Putin abarca en estas conferencias diversos temas, desde la guerra hasta su vida personal, aunque algunas de sus afirmaciones son difíciles de creer. Cada uno de sus actos cuenta con un impresionante despliegue de seguridad y cada vez que acude al Kremlin, sus fuerzas de seguridad bloquean el centro de la capital e interrumpen internet. No obstante, el líder aseguró este viernes que disfruta “conducir él mismo de incógnito, sin escolta, sin policía de tráfico, para ver qué sucede en los barrios de Moscú”.
La primera Línea Directa de Putin tuvo lugar en 2001. El mandatario solo no asistió durante su invasión a Ucrania en 2022, cuando se percató de que su operación militar especial no iba “según lo planeado”, como afirmaba en ese entonces.
Se trata de una “rueda de prensa” que combina preguntas filtradas de ciudadanos y periodistas. Putin aborda una amplia gama de temas en este evento informal, aunque es simbólico que el mandatario haya optado por no comparecer ante la Asamblea Federal este año para hablar sobre el estado de la nación, como lo exige la constitución rusa. El régimen de Putin ha abandonado los últimos vestigios de formalismo democrático en un camino que ya no tiene retorno.
El presidente ruso calificó esta semana a los líderes europeos como “cerditos”, una denominación que sorprendió, dado que habitualmente es más comedido que los halcones del Kremlin al referirse a sus opositores. “Me refería a un grupo indefinido de personas desde un punto de vista jurídico; normalmente no me permito hacer ese tipo de declaraciones sobre individuos específicos”, precisó este viernes.
El líder ruso, que denuncia a Europa como “degenerada” por apoyar a la comunidad LGTB, también defendió el matrimonio infantil en las regiones del sur de Rusia. “Los pueblos del Cáucaso tienen una tradición excepcional, casan a sus niños a una edad temprana. Deberíamos seguir su ejemplo”, afirmó el defensor de los supuestos valores tradicionales.

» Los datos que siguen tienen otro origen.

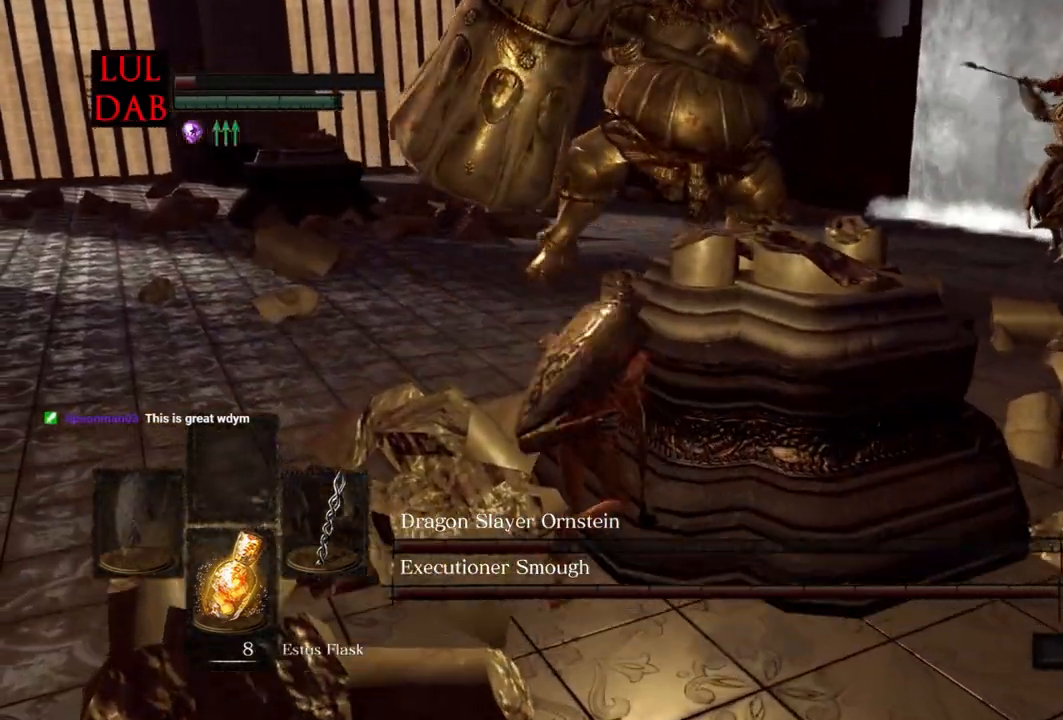
{"dt_ms": 500, "buttons": ["CIRCLE"], "left_stick": "down-right", "events": [[67, "left_stick", "down-right"]]}
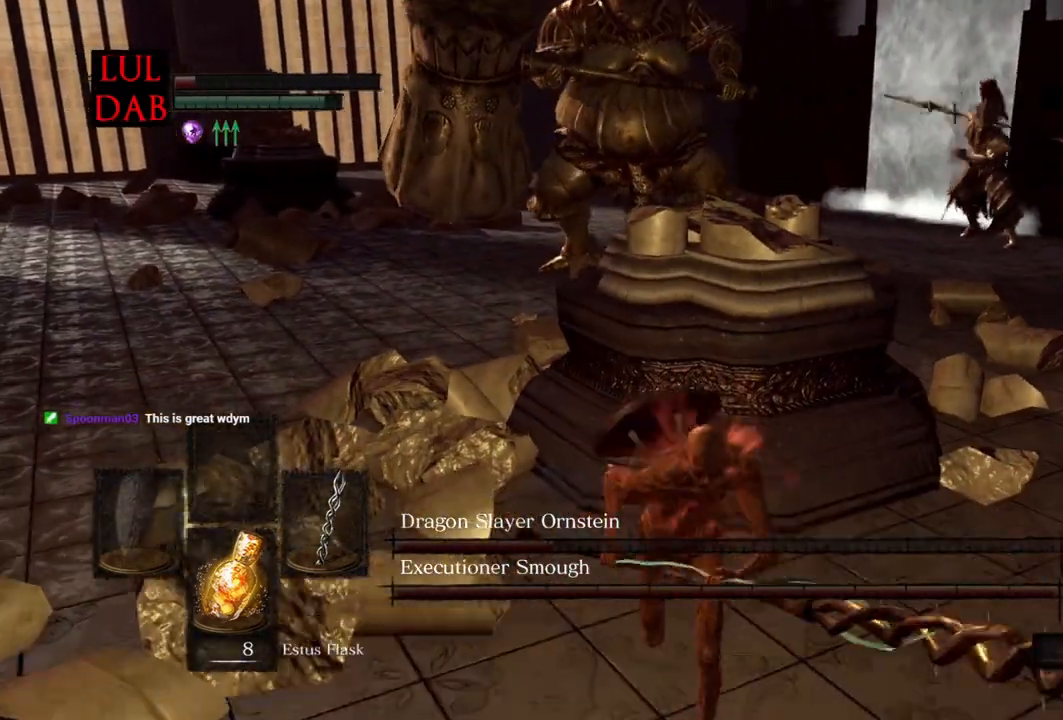
{"dt_ms": 500, "buttons": [], "left_stick": "down-right", "events": [[267, "CIRCLE", "up"]]}
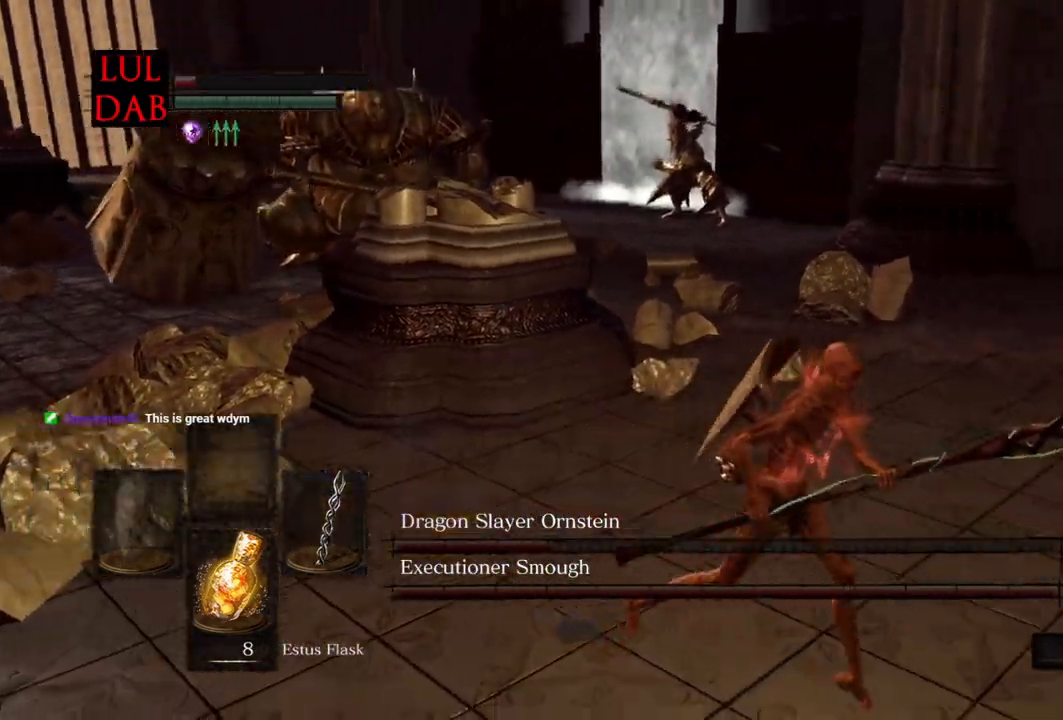
{"dt_ms": 500, "buttons": [], "left_stick": "right"}
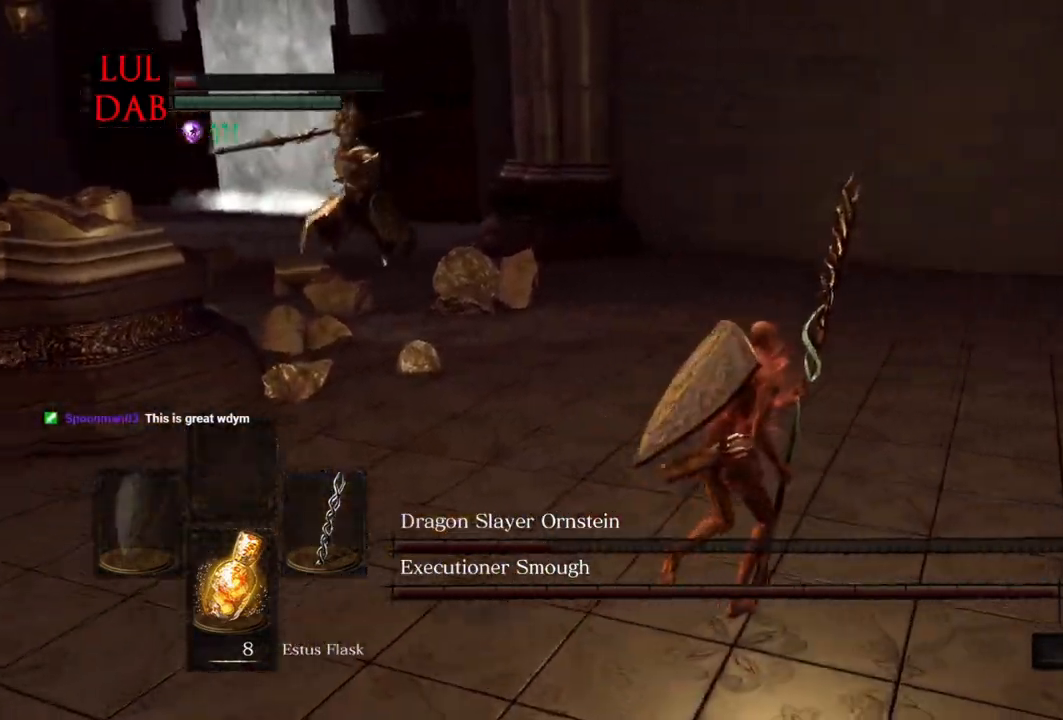
{"dt_ms": 500, "buttons": [], "left_stick": "up-right"}
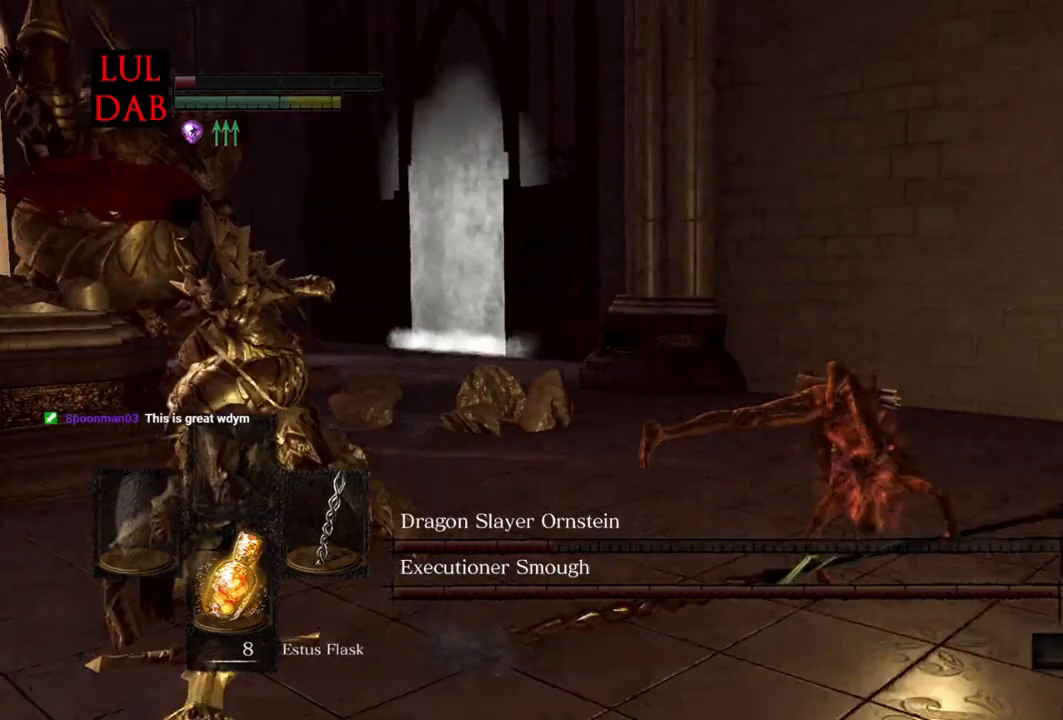
{"dt_ms": 500, "buttons": [], "left_stick": "up", "events": [[117, "left_stick", "up"]]}
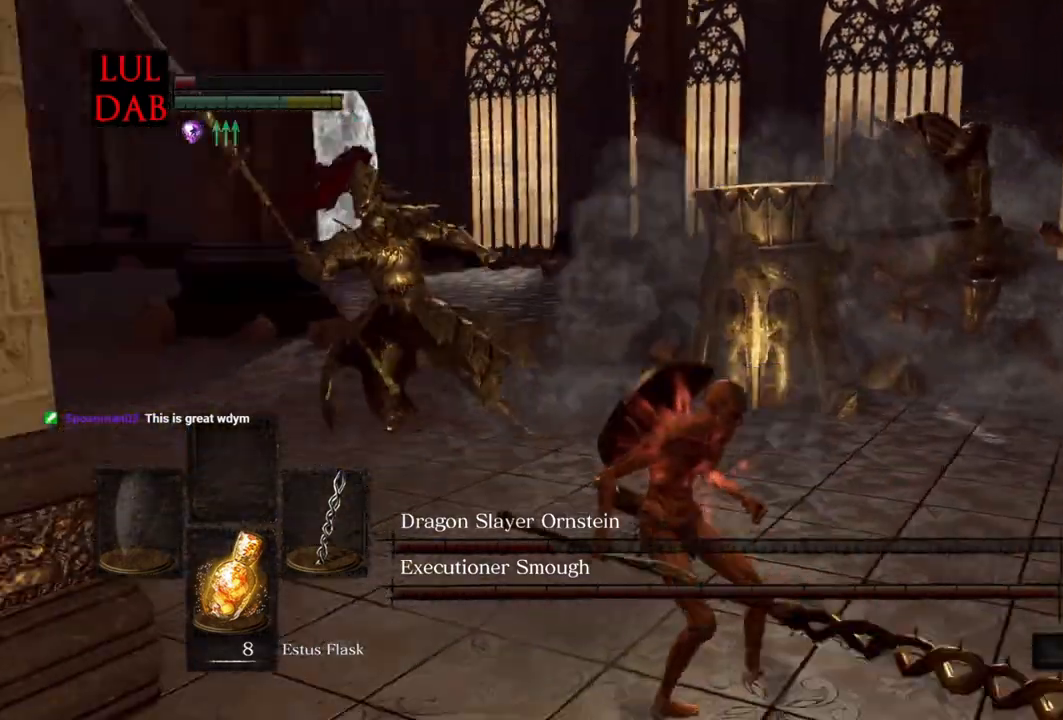
{"dt_ms": 500, "buttons": [], "left_stick": "up", "events": [[167, "L1", "down"], [233, "L1", "up"]]}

Putin confía en que las cuentas de su Gobierno aún puedan sostener el esfuerzo bélico a pesar de la crisis que enfrenta la industria civil. “El déficit presupuestario federal es del 2,6% del producto interior bruto, pero el próximo año esperamos que sea del 1,6% y, en los próximos tres años, no debería superar el 1,5%”, declaró el presidente ruso.
Su gobierno ha implementado un aumento generalizado de impuestos a partir de 2026, y su banco central trabaja para mantener controlada una inflación disparada por encima de los incrementos salariales. Según Putin, la inflación oficial se situará en torno al 5,8% a finales de año. El presidente de la Asociación de Bancos de Rusia, Gareguín Tosunián, estimó hace poco más de un mes que se encuentra cerca del 15%.
El debate europeo sobre el destino de los activos rusos congelados también estuvo presente en el evento. Aunque la Unión Europea decidió finalmente financiar su ayuda a Ucrania con eurobonos en lugar de con los fondos bloqueados, Putin expresó su descontento por los 210.000 millones de euros que están fuera de su alcance para financiar su invasión.
“Robo no es el término correcto. Robo se refiere a la sustracción clandestina de propiedad, pero aquí intentan hacerlo abiertamente. Es un saqueo”, opinó el dirigente de un país que ha confiscado cientos de empresas, muchas de ellas occidentales.